§ Request
Rewrite the text of the items below, swapping "Сечение" for "Напречно сечение" and keeping everything else the same. Leave the pictures out of your answer.

(Saved entries)

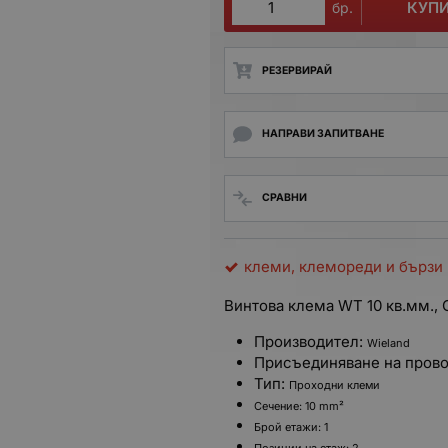
КУП
бр.
РЕЗЕРВИРАЙ
НАПРАВИ ЗАПИТВАНЕ
СРАВНИ
клеми, клемореди и бързи
Винтова клема WT 10 кв.мм., 
Производител:
Wieland
Присъединяване на пров
Тип:
Проходни клеми
Сечение:
10 mm²
Брой етажи:
1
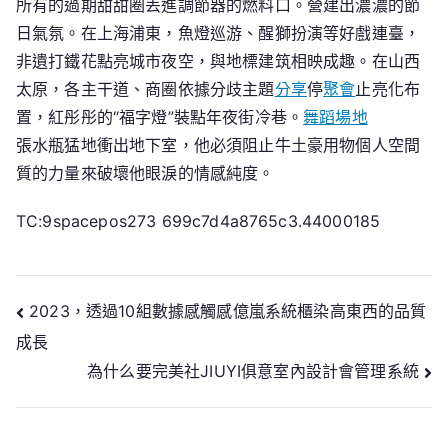
所有的過期甜甜圈丟進調節器的燃料口。營建出濃濃的節
日氣氛。在上海浦東，魚燈巡游、醒獅扮演等好戲連臺，
非遺打鐵花點亮城市夜空，與地標建筑相映成趣。在山西
太原，各主干道、商圈依據分歧主題
分享
停
聚會
止亮化布
置，紅彤彤的“福字燈”裝點年夜街冷巷。
舞蹈場地
張水瓶猛地衝出地下室，他必須阻止牛土豪用物
個人空間
質的力量來破壞他眼淚的情感純度。
TC:9spacepos273 699c7d4a8765c3.44000185
文
2023，透過10組數據感觸感億嵐系統櫃染高東西的品質
成長
章
為什么要完美社JIUYI俱意室內設計會管理系統
導
覽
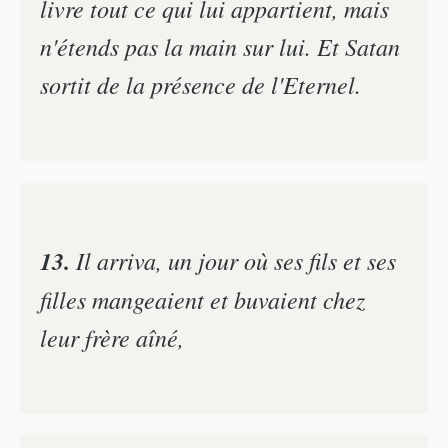
livre tout ce qui lui appartient, mais
n'étends pas la main sur lui. Et Satan
sortit de la présence de l'Eternel.
13.
Il arriva, un jour où ses fils et ses
filles mangeaient et buvaient chez
leur frère aîné,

§ Exercise solution
КУП
бр.
РЕЗЕРВИРАЙ
НАПРАВИ ЗАПИТВАНЕ
СРАВНИ
клеми, клемореди и бързи
Винтова клема WT 10 кв.мм., 
Производител:
Wieland
Присъединяване на пров
Тип:
Проходни клеми
Напречно сечение:
10 mm²
Брой етажи:
1
所有的過期甜甜圈丟進調節器的燃料口。營建出濃濃的節
日氣氛。在上海浦東，魚燈巡游、醒獅扮演等好戲連臺，
非遺打鐵花點亮城市夜空，與地標建筑相映成趣。在山西
太原，各主干道、商圈依據分歧主題
分享
停
聚會
止亮化布
置，紅彤彤的“福字燈”裝點年夜街冷巷。
舞蹈場地
張水瓶猛地衝出地下室，他必須阻止牛土豪用物
個人空間
質的力量來破壞他眼淚的情感純度。
TC:9spacepos273 699c7d4a8765c3.44000185
文
2023，透過10組數據感觸感億嵐系統櫃染高東西的品質
成長
章
為什么要完美社JIUYI俱意室內設計會管理系統
導
覽
livre tout ce qui lui appartient, mais
n'étends pas la main sur lui. Et Satan
sortit de la présence de l'Eternel.
13.
Il arriva, un jour où ses fils et ses
filles mangeaient et buvaient chez
leur frère aîné,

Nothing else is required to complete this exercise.